In previous meetings, the Executive have outlined reasons for staying with NZUSA. The main argument for staying, aside from having a centralised student body to approach politicians, has been that university associations have an obligation to support other associations who do not have as much lobbying power. NZUSA also provides some training to incoming student association presidents.
Haines said, “it concerns me that this decision will diminish the collective power of NZUSA.”
“It will be harder to do things without a united front. I am concerned how we will look to politicians if we approach them as separate parties. No one wants to talk to twelve different people when they could talk to one.”
At the Executive meeting, Edgar said, “They’ve projected $450,000 of overheads next year.” He explained that if NZUSA were to cease to exist, “all of a sudden you’ve got this massive accumulation of wealth.”

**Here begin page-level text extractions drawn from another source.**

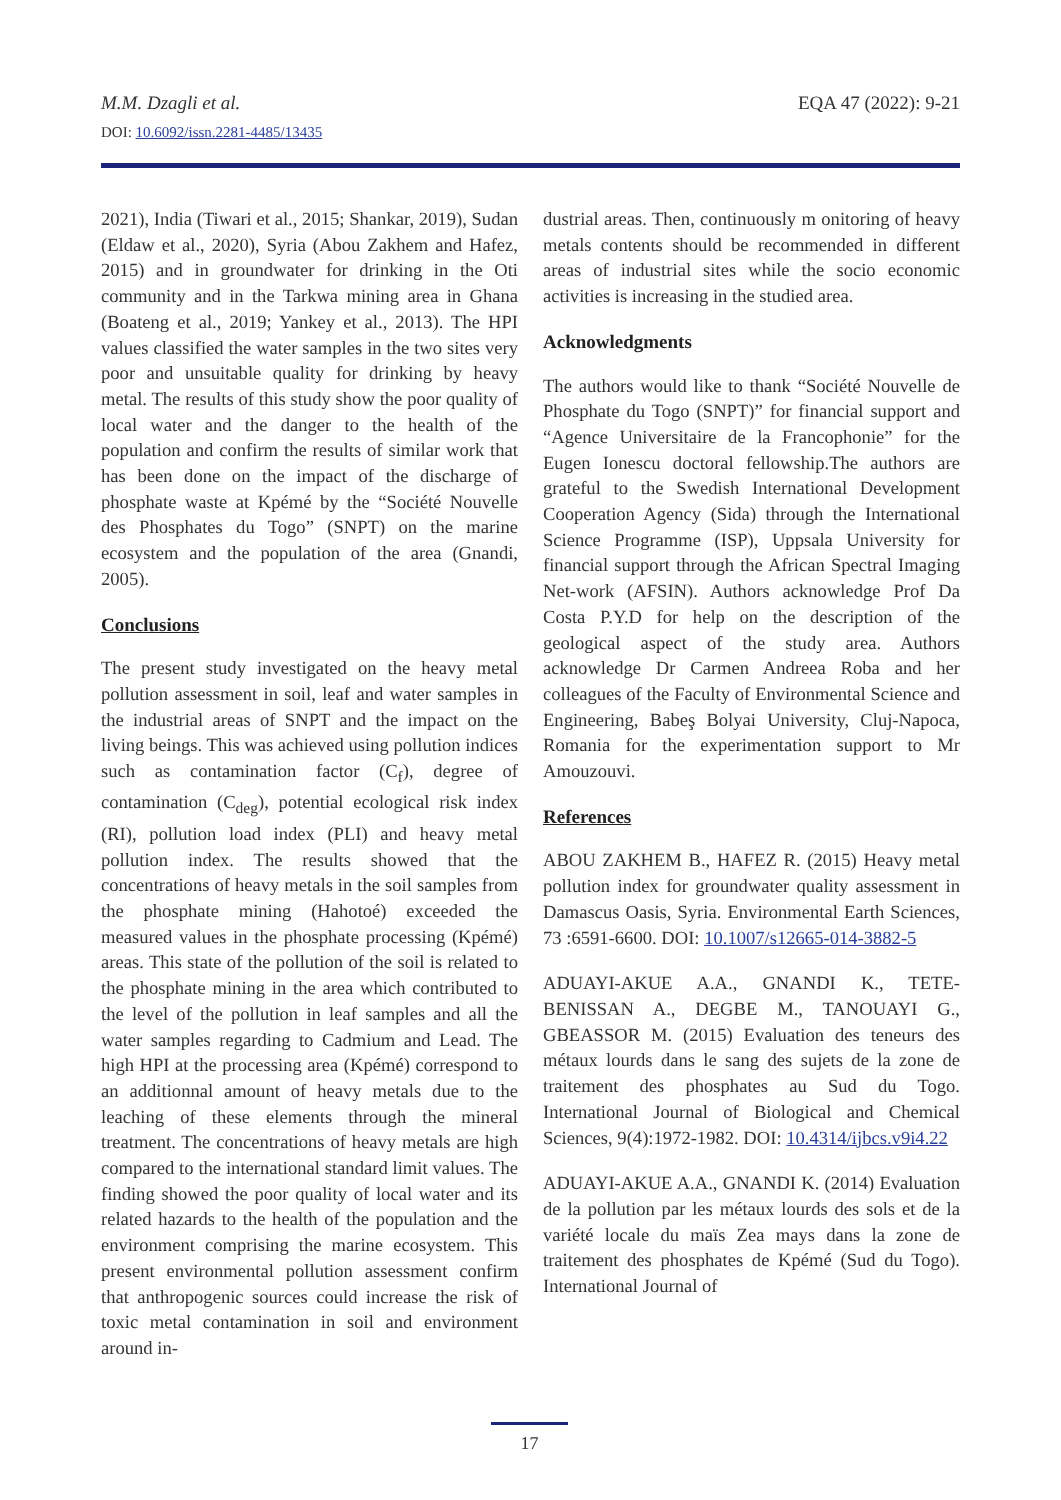M.M. Dzagli et al. EQA 47 (2022): 9-21
DOI: 10.6092/issn.2281-4485/13435
2021), India (Tiwari et al., 2015; Shankar, 2019), Sudan (Eldaw et al., 2020), Syria (Abou Zakhem and Hafez, 2015) and in groundwater for drinking in the Oti community and in the Tarkwa mining area in Ghana (Boateng et al., 2019; Yankey et al., 2013). The HPI values classified the water samples in the two sites very poor and unsuitable quality for drinking by heavy metal. The results of this study show the poor quality of local water and the danger to the health of the population and confirm the results of similar work that has been done on the impact of the discharge of phosphate waste at Kpémé by the “Société Nouvelle des Phosphates du Togo” (SNPT) on the marine ecosystem and the population of the area (Gnandi, 2005).
Conclusions
The present study investigated on the heavy metal pollution assessment in soil, leaf and water samples in the industrial areas of SNPT and the impact on the living beings. This was achieved using pollution indices such as contamination factor (C<sub>f</sub>), degree of contamination (C<sub>deg</sub>), potential ecological risk index (RI), pollution load index (PLI) and heavy metal pollution index. The results showed that the concentrations of heavy metals in the soil samples from the phosphate mining (Hahotoé) exceeded the measured values in the phosphate processing (Kpémé) areas. This state of the pollution of the soil is related to the phosphate mining in the area which contributed to the level of the pollution in leaf samples and all the water samples regarding to Cadmium and Lead. The high HPI at the processing area (Kpémé) correspond to an additionnal amount of heavy metals due to the leaching of these elements through the mineral treatment. The concentrations of heavy metals are high compared to the international standard limit values. The finding showed the poor quality of local water and its related hazards to the health of the population and the environment comprising the marine ecosystem. This present environmental pollution assessment confirm that anthropogenic sources could increase the risk of toxic metal contamination in soil and environment around in-
dustrial areas. Then, continuously m onitoring of heavy metals contents should be recommended in different areas of industrial sites while the socio economic activities is increasing in the studied area.
Acknowledgments
The authors would like to thank “Société Nouvelle de Phosphate du Togo (SNPT)” for financial support and “Agence Universitaire de la Francophonie” for the Eugen Ionescu doctoral fellowship.The authors are grateful to the Swedish International Development Cooperation Agency (Sida) through the International Science Programme (ISP), Uppsala University for financial support through the African Spectral Imaging Net-work (AFSIN). Authors acknowledge Prof Da Costa P.Y.D for help on the description of the geological aspect of the study area. Authors acknowledge Dr Carmen Andreea Roba and her colleagues of the Faculty of Environmental Science and Engineering, Babeş Bolyai University, Cluj-Napoca, Romania for the experimentation support to Mr Amouzouvi.
References
ABOU ZAKHEM B., HAFEZ R. (2015) Heavy metal pollution index for groundwater quality assessment in Damascus Oasis, Syria. Environmental Earth Sciences, 73 :6591-6600. DOI: 10.1007/s12665-014-3882-5
ADUAYI-AKUE A.A., GNANDI K., TETE-BENISSAN A., DEGBE M., TANOUAYI G., GBEASSOR M. (2015) Evaluation des teneurs des métaux lourds dans le sang des sujets de la zone de traitement des phosphates au Sud du Togo. International Journal of Biological and Chemical Sciences, 9(4):1972-1982. DOI: 10.4314/ijbcs.v9i4.22
ADUAYI-AKUE A.A., GNANDI K. (2014) Evaluation de la pollution par les métaux lourds des sols et de la variété locale du maïs Zea mays dans la zone de traitement des phosphates de Kpémé (Sud du Togo). International Journal of
17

The Executive discussed potential alternatives to NZUSA.
Finance Officer and 2015 President Paul Hunt has previously said he is “a fan of devolution.” He has noticed more students becoming involved in politically active cause groups and would “rather support these smaller groups than move funds upwards.”
Harris suggested organising meetings between student association presidents and paying “someone with the relevant experience” to “motivate and band the groups together.”
According to NZUSA constitution, OUSA is required to give 12 months notice prior to withdrawing. However, they are yet to confirm whether they will be paying the $45,000 for 2015.
The Executive said that as a result of their withdrawal from NZUSA, they would look into ways of further supporting Otago Polytechnic Students’ Association.